Una cosa es el derecho a estudiar, otro su gratuidad. El derecho debe garantizarse, la gratuidad es cuestionable. Para garantizarlo a los más pobres se deben asegurar los recursos mediante créditos expeditos, sin más requisito que el mérito con que se obtuvo el cupo en la institución educativa, sin más garantía que el compromiso de estudiar para ser profesional, sin exigencia de fiadores que lo vuelvan utopía; con tasas blandas, largos plazos de gracia, de pronto sin intereses, si la inflación y el presupuesto lo permiten. Pero que la Nación al menos recupere el capital nominal prestado para reinvertirlo en nuevos educandos. De esta manera la responsabilidad social la asuman el Estado y el beneficiario. Punto de equilibrio en que ni el estudiante queda huérfano, ni el Estado lo exime de sus obligaciones.
La gratuidad, en forma de beca, debe ser un estímulo para buenos estudiantes. Una excepción justificable, no un beneficio general que cobije hasta aquellos estudiantes proclives a la conspiración, el vandalismo y la anarquía.
Beneficiado por un crédito del Icetex para mis estudios universitarios doy testimonio de las cifras irrisorias que pagué por varios años para devolver el préstamo. No son, por tanto, las sumas ‘confiscatorias’ que muestran las protestas.

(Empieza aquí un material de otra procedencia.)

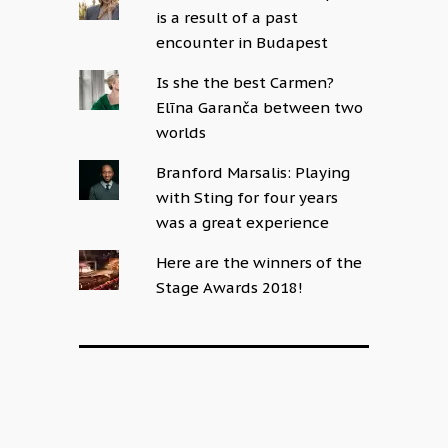
is a result of a past
encounter in Budapest
Is she the best Carmen?
Elīna Garanča between two
worlds
Branford Marsalis: Playing
with Sting for four years
was a great experience
Here are the winners of the
Stage Awards 2018!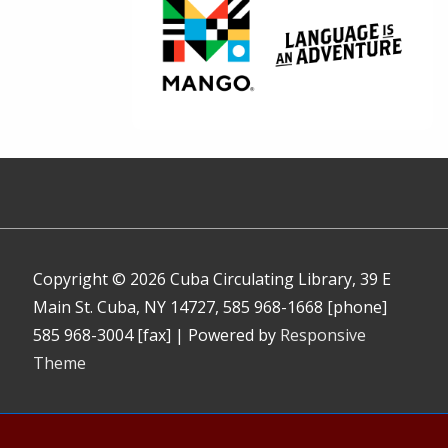
Copyright © 2026
Cuba Circulating Library, 39 E
Main St. Cuba, NY 14727, 585 968-1668 [phone]
585 968-3004 [fax]
| Powered by
Responsive
Theme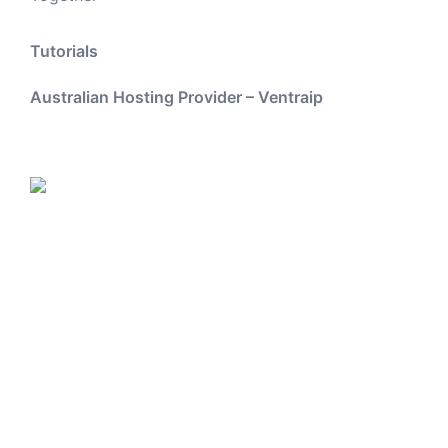
Tutorials
Australian Hosting Provider – Ventraip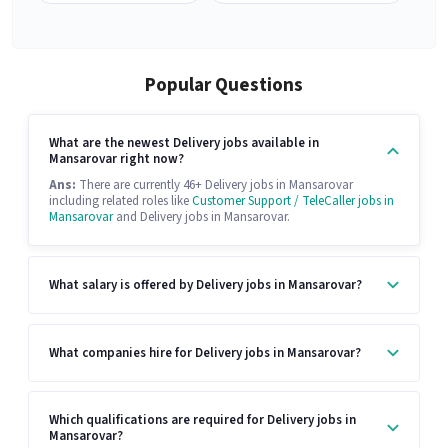
Popular Questions
What are the newest Delivery jobs available in
Mansarovar right now?
Ans:
There are currently 46+ Delivery jobs in Mansarovar
including related roles like
Customer Support / TeleCaller jobs in
Mansarovar
and Delivery jobs in Mansarovar.
What salary is offered by Delivery jobs in Mansarovar?
What companies hire for Delivery jobs in Mansarovar?
Which qualifications are required for Delivery jobs in
Mansarovar?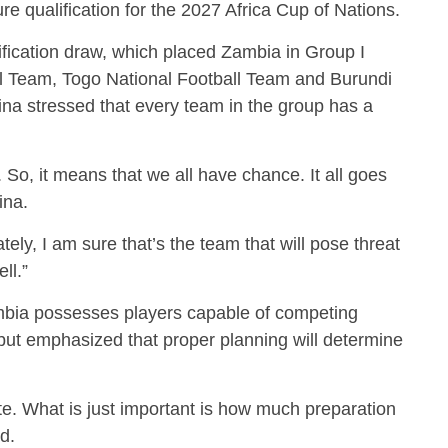
re qualification for the 2027 Africa Cup of Nations.
ication draw, which placed Zambia in Group I
ll Team, Togo National Football Team and Burundi
a stressed that every team in the group has a
So, it means that we all have chance. It all goes
ina.
ely, I am sure that’s the team that will pose threat
ll.”
ambia possesses players capable of competing
 but emphasized that proper planning will determine
. What is just important is how much preparation
d.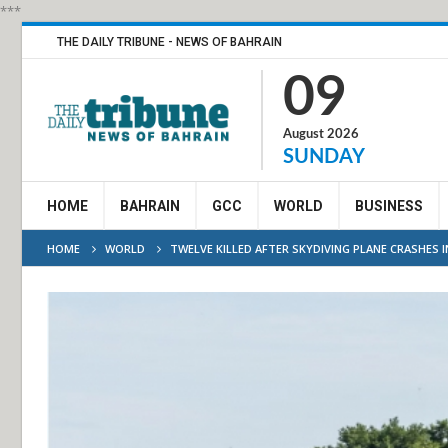
***
THE DAILY TRIBUNE - NEWS OF BAHRAIN
09
August 2026
SUNDAY
HOME
BAHRAIN
GCC
WORLD
BUSINESS
HOME
WORLD
TWELVE KILLED AFTER SKYDIVING PLANE CRASHES I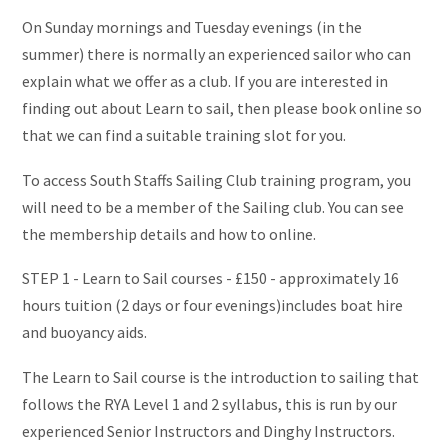
On Sunday mornings and Tuesday evenings (in the
summer) there is normally an experienced sailor who can
explain what we offer as a club. If you are interested in
finding out about Learn to sail, then please book online so
that we can find a suitable training slot for you.
To access South Staffs Sailing Club training program, you
will need to be a member of the Sailing club. You can see
the membership details and how to online.
STEP 1 - Learn to Sail courses - £150 - approximately 16
hours tuition (2 days or four evenings)includes boat hire
and buoyancy aids.
The Learn to Sail course is the introduction to sailing that
follows the RYA Level 1 and 2 syllabus, this is run by our
experienced Senior Instructors and Dinghy Instructors.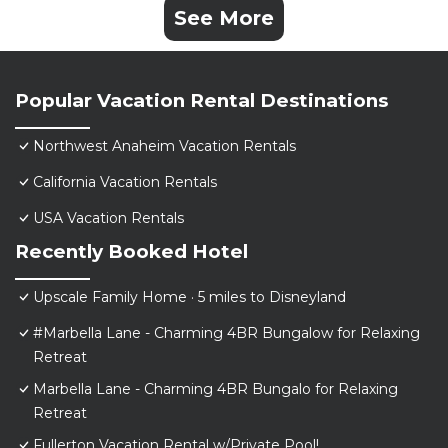
See More
Popular Vacation Rental Destinations
Northwest Anaheim Vacation Rentals
California Vacation Rentals
USA Vacation Rentals
Recently Booked Hotel
Upscale Family Home · 5 miles to Disneyland
#Marbella Lane - Charming 4BR Bungalow for Relaxing
Retreat
Marbella Lane - Charming 4BR Bungalo for Relaxing
Retreat
Fullerton Vacation Rental w/Private Pool!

En el modelo paternalista actual los beneficiados de subsidios y otros auxilios no sólo no se dan por enterados de la carga que imponen a la sociedad sino que muchas veces critican sin compasión la ayuda que reciben. Tampoco existe quien les recuerde los esfuerzos que hace la sociedad para compensar su situación precaria; para brindarles salud, educación primaria y secundaria, y asistencia alimentaria gratis; y servicios públicos subsidiados en buena proporción. Hasta alguna contribución económica se le tiene que dar a jóvenes de estratos bajos para que no deserten de la escuela.
Con tanta necesidad y en tantos frentes no puede el país feriar su presupuesto en satisfacción de pretensiones desmedidas. La ley puede prometer el paraíso, pero son los recursos los que hacen que no sean letra muerta sus sanas intenciones.
El desarrollo económico y la desaparición de la brecha social sólo se alcanzarán si todos los colombianos construimos, si todos adquirimos conciencia de nuestra responsabilidad y aportamos en la medida de nuestras capacidades, si somos más un aporte que una carga a nuestros semejantes.
Luis María Murillo Sarmiento MD
* Suscitan este artículo las protestas estudiantiles que por estos días convulsionan a Colombia, oponiéndose a la propuesta educativa del Gobierno.
El presidente de Colombia, Juan Manuel Santos, con clara vocación de estadista ha abordado la reforma de diversos sectores del Estado. Se percibe en sus reformas un ánimo correctivo y renovador que parece acorde con el lema de su gobierno: “Prosperidad Democrática”. Su ánimo respetuoso y conciliador, ha tropezado, sin embargo con la intransigencia de quienes no quieren, no entienden o no consideran suficientes las reformas. La enmienda educativa propuesta apuntaba a mayor cobertura, mayor calidad y mayores recursos para la educación superior. También contemplaba la existencia de instituciones con ánimo de lucro, innovación que a otros países permitió aumentar la cobertura. Este punto, en particular, odioso para quienes a sus años suelen trasegar por la izquierda, satanizando cuanto tenga el adjetivo de privado, generó las protestas. Condescendiente, el Presidente retiró el artículo polémico. Las protestas continuaron. Retiró entonces todo el proyecto. Pero ni así el incendio se sofoca.
** Pagos que realiza el afiliado al sistema de salud por cada consulta, tratamiento o intervención quirúrgica, y de los cuales están exentos los más pobres.